● **WHAT IS NEEDED**: Would you show every line from the records that holds "network"?

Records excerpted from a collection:
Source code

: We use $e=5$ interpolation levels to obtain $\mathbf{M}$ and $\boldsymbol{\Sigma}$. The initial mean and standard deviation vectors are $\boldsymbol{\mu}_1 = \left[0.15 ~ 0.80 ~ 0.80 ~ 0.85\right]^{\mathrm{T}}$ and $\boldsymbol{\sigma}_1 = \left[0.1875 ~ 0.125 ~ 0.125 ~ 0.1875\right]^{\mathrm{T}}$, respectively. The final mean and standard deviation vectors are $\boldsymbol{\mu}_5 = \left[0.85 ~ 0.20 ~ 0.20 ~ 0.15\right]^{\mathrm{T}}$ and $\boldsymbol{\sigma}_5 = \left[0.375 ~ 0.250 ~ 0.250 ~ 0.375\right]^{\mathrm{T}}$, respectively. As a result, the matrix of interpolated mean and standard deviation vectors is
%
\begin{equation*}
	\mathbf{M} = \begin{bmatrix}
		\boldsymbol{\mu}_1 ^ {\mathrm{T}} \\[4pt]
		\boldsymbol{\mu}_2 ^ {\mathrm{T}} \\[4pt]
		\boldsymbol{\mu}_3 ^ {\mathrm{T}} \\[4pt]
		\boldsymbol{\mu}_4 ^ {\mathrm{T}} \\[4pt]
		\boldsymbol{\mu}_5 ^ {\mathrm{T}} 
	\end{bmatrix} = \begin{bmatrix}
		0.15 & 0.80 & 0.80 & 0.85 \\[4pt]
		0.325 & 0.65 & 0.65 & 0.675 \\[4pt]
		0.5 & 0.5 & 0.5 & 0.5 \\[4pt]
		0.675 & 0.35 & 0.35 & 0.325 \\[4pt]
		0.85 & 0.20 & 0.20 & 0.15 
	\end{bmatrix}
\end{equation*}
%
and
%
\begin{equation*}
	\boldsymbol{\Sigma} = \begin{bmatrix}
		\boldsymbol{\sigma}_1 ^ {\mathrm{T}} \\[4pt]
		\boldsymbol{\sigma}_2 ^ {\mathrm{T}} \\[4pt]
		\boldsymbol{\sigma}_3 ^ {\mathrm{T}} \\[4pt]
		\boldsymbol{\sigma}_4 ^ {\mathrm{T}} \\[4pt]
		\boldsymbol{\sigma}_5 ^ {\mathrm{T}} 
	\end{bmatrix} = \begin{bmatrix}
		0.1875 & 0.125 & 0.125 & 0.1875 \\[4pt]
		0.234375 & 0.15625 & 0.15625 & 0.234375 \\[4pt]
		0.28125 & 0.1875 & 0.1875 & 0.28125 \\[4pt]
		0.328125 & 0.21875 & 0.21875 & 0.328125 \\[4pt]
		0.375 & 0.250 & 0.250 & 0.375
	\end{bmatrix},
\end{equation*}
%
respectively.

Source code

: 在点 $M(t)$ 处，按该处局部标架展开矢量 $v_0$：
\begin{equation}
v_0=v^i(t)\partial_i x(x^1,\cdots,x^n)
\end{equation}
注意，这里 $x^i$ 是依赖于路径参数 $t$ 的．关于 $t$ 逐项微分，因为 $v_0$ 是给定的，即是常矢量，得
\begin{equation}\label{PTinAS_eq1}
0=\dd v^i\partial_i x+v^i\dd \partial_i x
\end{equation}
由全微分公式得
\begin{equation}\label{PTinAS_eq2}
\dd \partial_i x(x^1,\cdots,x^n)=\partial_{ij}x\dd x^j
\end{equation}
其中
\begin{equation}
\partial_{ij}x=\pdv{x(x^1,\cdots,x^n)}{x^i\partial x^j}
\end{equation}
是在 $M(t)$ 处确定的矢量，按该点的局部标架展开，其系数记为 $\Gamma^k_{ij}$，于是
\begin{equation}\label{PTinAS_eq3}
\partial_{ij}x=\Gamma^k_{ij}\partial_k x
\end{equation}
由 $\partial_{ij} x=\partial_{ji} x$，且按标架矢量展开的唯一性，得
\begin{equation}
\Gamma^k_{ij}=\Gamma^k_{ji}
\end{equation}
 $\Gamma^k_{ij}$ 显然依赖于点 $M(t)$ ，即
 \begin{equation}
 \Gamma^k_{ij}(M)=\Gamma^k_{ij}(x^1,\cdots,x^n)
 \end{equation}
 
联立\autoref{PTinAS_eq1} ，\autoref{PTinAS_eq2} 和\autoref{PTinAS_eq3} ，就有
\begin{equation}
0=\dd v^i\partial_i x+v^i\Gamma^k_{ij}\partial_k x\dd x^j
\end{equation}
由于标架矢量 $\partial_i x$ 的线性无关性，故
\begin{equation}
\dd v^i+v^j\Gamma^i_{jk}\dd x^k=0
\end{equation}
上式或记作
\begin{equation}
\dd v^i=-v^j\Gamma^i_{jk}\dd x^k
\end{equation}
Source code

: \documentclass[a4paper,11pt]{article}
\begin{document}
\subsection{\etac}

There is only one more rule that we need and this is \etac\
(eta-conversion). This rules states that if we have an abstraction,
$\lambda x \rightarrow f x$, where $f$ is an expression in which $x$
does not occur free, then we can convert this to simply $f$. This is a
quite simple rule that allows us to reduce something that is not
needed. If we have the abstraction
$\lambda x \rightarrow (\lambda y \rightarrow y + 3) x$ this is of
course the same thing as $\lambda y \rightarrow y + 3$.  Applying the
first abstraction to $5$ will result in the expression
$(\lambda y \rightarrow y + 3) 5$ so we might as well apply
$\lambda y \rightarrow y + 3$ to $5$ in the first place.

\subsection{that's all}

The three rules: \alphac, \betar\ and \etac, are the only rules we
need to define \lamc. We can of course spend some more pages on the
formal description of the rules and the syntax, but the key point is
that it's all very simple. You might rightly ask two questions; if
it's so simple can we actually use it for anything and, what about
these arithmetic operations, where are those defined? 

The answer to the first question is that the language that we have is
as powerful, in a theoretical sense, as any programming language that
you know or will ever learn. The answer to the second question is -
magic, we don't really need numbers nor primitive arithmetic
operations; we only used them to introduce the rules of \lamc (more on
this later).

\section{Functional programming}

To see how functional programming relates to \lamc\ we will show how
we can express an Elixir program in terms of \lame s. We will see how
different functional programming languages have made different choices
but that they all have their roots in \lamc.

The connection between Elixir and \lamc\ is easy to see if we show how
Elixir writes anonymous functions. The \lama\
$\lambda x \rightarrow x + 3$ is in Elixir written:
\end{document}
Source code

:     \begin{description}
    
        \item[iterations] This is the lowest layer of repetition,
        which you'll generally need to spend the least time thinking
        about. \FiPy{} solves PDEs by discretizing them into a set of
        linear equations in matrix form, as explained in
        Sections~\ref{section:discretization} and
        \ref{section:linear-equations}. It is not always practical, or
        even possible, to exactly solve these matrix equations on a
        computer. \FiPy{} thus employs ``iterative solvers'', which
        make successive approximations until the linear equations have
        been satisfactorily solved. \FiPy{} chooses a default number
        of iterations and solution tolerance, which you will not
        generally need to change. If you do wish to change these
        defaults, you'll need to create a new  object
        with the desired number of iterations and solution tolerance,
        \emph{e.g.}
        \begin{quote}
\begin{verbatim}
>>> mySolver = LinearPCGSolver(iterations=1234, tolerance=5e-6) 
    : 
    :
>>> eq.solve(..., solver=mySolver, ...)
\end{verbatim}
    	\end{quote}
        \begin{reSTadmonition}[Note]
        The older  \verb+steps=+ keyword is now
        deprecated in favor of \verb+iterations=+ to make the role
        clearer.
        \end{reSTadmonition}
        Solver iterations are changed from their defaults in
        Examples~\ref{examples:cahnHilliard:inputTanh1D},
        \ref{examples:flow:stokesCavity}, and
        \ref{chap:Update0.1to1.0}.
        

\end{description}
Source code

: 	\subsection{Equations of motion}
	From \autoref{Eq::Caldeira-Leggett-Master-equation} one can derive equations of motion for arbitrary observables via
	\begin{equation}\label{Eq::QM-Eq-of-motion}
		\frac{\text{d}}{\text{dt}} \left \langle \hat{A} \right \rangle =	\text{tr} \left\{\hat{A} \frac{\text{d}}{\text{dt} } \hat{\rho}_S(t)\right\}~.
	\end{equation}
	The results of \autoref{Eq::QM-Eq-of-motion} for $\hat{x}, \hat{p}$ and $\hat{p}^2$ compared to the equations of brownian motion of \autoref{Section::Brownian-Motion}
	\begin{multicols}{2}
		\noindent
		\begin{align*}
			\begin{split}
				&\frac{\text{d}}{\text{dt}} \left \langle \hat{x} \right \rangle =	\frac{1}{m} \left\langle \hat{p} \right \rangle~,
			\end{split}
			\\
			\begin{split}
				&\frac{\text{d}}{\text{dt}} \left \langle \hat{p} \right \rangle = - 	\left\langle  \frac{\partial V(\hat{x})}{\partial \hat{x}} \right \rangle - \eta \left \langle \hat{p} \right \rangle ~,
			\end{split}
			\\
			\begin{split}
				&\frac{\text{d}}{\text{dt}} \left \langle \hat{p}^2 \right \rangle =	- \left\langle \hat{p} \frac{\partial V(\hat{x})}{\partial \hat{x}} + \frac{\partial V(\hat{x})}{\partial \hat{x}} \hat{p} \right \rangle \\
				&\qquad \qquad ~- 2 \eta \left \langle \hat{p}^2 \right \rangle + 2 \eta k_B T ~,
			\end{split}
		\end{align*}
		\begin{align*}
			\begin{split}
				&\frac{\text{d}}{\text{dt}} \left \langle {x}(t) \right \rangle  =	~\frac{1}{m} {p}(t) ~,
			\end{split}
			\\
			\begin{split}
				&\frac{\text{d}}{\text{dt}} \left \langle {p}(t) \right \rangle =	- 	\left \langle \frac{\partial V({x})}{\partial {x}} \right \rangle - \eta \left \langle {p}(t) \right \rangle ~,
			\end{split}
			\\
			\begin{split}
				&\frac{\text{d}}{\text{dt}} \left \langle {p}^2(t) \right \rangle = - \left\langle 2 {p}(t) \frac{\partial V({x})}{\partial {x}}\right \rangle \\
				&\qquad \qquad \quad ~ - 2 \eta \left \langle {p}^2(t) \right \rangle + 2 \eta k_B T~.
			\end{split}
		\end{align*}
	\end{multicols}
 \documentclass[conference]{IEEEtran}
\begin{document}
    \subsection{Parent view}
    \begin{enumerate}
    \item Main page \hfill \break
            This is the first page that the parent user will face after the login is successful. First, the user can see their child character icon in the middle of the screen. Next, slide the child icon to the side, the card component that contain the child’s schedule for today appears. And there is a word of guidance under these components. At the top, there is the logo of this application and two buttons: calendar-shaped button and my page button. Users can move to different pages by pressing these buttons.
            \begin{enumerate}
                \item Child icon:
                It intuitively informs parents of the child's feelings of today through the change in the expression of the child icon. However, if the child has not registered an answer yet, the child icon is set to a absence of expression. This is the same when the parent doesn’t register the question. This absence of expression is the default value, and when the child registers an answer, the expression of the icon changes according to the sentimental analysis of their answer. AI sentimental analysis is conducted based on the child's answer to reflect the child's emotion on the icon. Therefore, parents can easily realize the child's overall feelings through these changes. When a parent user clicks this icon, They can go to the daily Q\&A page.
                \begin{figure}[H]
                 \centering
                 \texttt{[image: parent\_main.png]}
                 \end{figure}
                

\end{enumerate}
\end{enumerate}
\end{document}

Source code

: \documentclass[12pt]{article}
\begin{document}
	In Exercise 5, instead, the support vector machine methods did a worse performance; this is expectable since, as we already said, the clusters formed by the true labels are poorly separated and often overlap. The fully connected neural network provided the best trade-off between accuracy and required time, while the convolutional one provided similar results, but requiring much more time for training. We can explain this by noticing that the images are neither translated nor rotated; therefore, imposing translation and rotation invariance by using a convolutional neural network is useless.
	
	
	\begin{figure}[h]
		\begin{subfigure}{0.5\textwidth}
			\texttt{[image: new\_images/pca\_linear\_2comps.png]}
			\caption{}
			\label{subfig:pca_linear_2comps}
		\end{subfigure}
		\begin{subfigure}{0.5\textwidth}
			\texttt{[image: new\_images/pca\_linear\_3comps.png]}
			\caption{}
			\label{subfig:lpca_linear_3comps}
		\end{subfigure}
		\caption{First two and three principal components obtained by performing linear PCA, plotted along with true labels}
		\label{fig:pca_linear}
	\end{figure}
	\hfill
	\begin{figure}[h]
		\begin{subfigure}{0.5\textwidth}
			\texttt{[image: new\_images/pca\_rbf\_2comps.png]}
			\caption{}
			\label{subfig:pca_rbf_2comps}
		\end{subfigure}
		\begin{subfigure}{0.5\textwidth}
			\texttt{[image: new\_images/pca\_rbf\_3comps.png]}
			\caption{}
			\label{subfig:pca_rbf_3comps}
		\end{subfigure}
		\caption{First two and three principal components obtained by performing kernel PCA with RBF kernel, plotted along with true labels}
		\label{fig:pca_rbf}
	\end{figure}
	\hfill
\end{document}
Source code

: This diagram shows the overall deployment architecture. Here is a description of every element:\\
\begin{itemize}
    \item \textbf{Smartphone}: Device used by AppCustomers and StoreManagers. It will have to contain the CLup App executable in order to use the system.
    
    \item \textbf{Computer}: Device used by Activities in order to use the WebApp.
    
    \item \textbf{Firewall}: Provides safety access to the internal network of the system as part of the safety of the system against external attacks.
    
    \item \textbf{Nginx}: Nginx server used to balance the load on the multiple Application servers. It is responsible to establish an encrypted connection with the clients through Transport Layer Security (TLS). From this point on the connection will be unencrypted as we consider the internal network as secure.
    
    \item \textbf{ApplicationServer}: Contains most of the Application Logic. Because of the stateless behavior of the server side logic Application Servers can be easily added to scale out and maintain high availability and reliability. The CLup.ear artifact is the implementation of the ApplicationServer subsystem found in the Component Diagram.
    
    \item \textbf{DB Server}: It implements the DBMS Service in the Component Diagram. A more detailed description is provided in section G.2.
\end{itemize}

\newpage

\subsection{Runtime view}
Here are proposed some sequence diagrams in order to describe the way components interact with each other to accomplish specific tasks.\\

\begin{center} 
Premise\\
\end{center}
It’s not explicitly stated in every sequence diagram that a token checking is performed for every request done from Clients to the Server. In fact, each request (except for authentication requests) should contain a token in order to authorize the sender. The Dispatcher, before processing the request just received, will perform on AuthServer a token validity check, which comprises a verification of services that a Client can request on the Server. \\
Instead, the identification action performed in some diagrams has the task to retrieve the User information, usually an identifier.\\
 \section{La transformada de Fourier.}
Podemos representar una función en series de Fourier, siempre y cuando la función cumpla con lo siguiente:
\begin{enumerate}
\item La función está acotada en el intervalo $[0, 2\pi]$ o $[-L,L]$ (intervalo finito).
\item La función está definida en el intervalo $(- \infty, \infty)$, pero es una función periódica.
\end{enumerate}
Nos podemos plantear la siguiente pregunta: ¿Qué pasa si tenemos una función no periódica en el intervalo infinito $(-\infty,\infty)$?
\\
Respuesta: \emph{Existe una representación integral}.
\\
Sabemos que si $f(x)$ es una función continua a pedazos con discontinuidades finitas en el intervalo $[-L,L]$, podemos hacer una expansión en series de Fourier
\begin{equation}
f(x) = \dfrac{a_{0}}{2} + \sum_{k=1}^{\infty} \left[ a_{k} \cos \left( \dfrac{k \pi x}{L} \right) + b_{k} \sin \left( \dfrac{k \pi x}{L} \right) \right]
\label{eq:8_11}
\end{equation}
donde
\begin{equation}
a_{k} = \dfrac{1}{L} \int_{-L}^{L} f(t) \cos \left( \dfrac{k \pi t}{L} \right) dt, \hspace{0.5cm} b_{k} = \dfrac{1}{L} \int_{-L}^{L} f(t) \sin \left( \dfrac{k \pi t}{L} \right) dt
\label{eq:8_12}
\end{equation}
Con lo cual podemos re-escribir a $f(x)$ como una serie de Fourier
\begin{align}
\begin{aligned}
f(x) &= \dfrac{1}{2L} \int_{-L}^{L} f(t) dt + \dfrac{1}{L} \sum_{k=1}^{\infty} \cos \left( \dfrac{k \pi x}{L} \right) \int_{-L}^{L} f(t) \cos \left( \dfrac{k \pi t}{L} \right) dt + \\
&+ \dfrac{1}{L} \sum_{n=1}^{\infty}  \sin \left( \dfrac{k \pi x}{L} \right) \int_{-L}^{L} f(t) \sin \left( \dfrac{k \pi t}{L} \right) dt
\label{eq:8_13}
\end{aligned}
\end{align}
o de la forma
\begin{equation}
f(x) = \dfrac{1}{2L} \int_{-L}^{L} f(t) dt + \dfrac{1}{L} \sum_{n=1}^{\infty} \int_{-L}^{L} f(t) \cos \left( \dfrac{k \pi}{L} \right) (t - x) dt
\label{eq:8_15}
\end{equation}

● **RESULT FOR THIS EXERCISE**:
	In Exercise 5, instead, the support vector machine methods did a worse performance; this is expectable since, as we already said, the clusters formed by the true labels are poorly separated and often overlap. The fully connected neural network provided the best trade-off between accuracy and required time, while the convolutional one provided similar results, but requiring much more time for training. We can explain this by noticing that the images are neither translated nor rotated; therefore, imposing translation and rotation invariance by using a convolutional neural network is useless.
    \item \textbf{Firewall}: Provides safety access to the internal network of the system as part of the safety of the system against external attacks.
    \item \textbf{Nginx}: Nginx server used to balance the load on the multiple Application servers. It is responsible to establish an encrypted connection with the clients through Transport Layer Security (TLS). From this point on the connection will be unencrypted as we consider the internal network as secure.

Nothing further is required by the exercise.